BY RICHARD DRASIMAKU
ARUA: TUESDAY, JULY 07, 2026
At a road side of the Go-down road in the centre of the bustling Arua City, the crackling of metals is a constant occurrence, reverberating to fill the airwaves.
As the young men harmer to shape metals into different products, the women are busy painting the shaped metals into glittering final products.
These are members of the Tongilo Gaagaa Youth Association who specialty is metal fabrication to make products such as boxes, cooking stoves, hand washing containers among others.

The group of six men and four women was a beneficiary of the Youth Livelihood Program (YLP) where in 2024, they received sh10m from the government.
Fred Afeku, the group secretary said they spent sh6.5m to stock the raw material comprising new stuff like MS plates and old metal scraps. They also bought additional tools such as hammers, scissors among others.
But they also kept the sh3.5m in their bank account to cover emergencies that could arise from unforeseen circumstances.
Since them, the Tongilo youth association has refunded sh1m to the project recovery account and is scheduled to reimburse another sh2m in the coming days.
Their major challenge is the seasonality of business where for instance things like boxes have good demand when students are returning to school at the beginning of the term after which products remain decorating the roadside.

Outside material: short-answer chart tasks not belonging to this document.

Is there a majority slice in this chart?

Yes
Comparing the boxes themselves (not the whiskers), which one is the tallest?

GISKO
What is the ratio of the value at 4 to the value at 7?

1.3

Tongilo is one of the ten YLP groups who have begun recovering funds that were seeded to capitalize their business.
According to Jimmy Droma, the assistant Town Clerk in charge of YLP and the Uganda Women Entrepreneurship Program (UWEP), only ten groups out of the 330 that were funded in Arua City under YLP have begun recovery of funds.
The government has invested a total of sh2,736,396,000 in YLP in Arua City since 2014/2015 Financial year and sh447,227,636 to 75 groups under UWEP. The total amount of funds given to Arua city under both programmes is Sh3,183,624,636 for 405 women and youth groups.
Due to the very low recovery rate, the Central government has suspended payment of further project financing to Arua City.
However, the officials have been directed to intensify efforts to recover the funds in the next one to two months in order to reinstate the financing of new projects.
Meanwhile the government has allowed refinancing of groups who have demonstrated good practice by recovering the funds and maintaining the projects that they started.
John Engabi, the Coordinator of UWEP and YLP in Northern I region which comprises Kiboga, Luweero, Kyankwanzi, and West Nile excluding Moyo, Obongi and Adjumani, said implored the members of the youth and women councils to play key role in recovering the funds.

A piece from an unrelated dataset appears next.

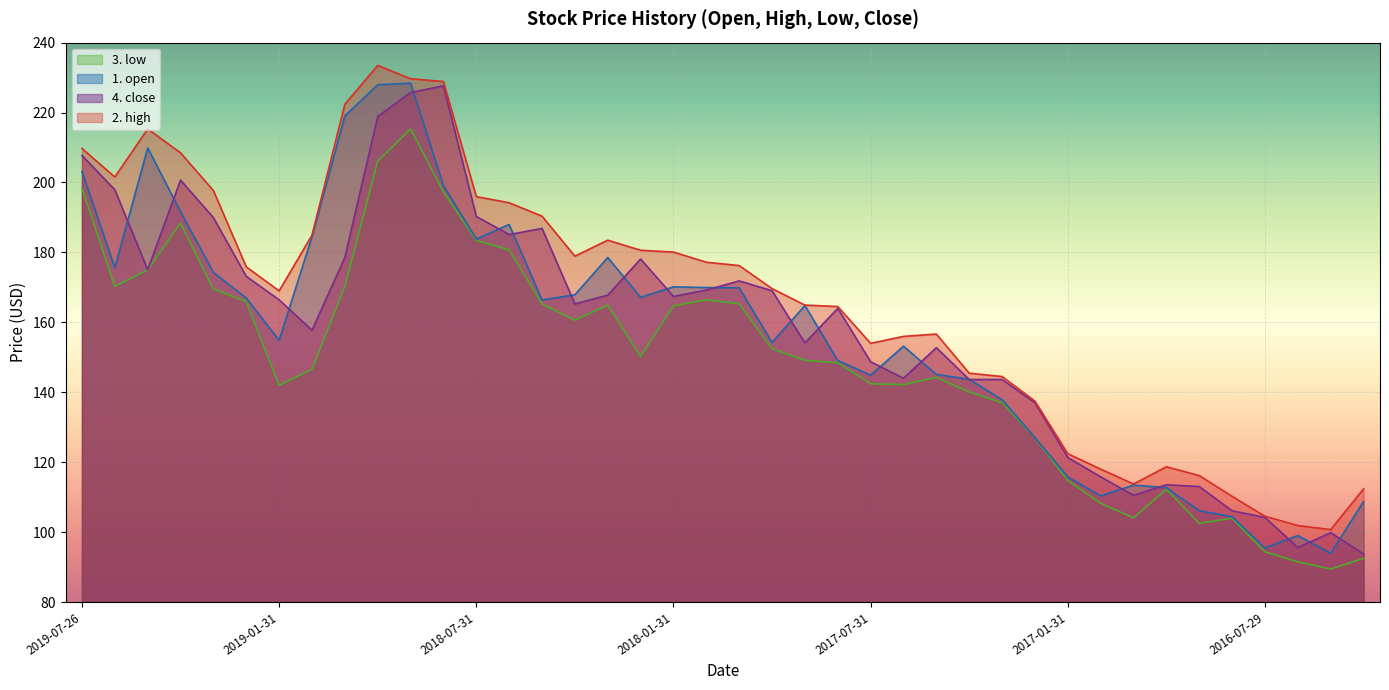

Is the value of 3. low at 2016-12-30 greater than the value of 2. high at 2017-11-30?

No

Arua city has about 4,800 beneficiaries under both programs but city officials openly admitted that they do not know where some of the projects are located.
This is because whereas the projects are listed in the records books, there is nothing on the ground to show as evidence of existence.
Some of the community project officials or group members reportedly shared the money among themselves and mishandled it.
Those must be traced and forced to repay so that other people can be funded to support their businesses, Engabi said.
He tasked the City officials to trace and establish location of the groups funded, saying that there had been an elaborate procedure for selection which involved people from the city, the district and the sub counties and Divisions.
Engabi informed the gathering that signatories for every group included the Sub County chief, the sub accountant and the group chairperson, making it impossible for anyone to withdraw money from group accounts without the knowledge of a responsible government officer.
Successful recovery of the funds will see the government lifting the suspension and resuming funding to more youth and women groups but failure to recover the funds- officials have threatened to arrest culprits.
The UWEP and YLP are two flagship affirmative action programs of the government specifically targeting women and youths with the aim of improving household incomes through provision of financial seed capital for local investment.

Job Richard Matua, the Arua City Assistance Resident commissioner, commended the government for funding the programs and advised the women and young people to take full advantage of the City’s location within the proximity to the Democratic Republic of Congo where pre-Ebola epidemic business was bristling.
Matua urged the groups to invest in highly demanded produce such as tomatoes and other horticultural crops whose deficit in production has been compensated by supply from central Uganda and yet these produce have high demand in DR Congo.
He explained that the dual programs fit well within the confines of the governments socio-economic transformation agenda where in the new five-year term, the government want to every Ugandan to move away from subsistence economy to money economy and propel the country into the upper middle income status.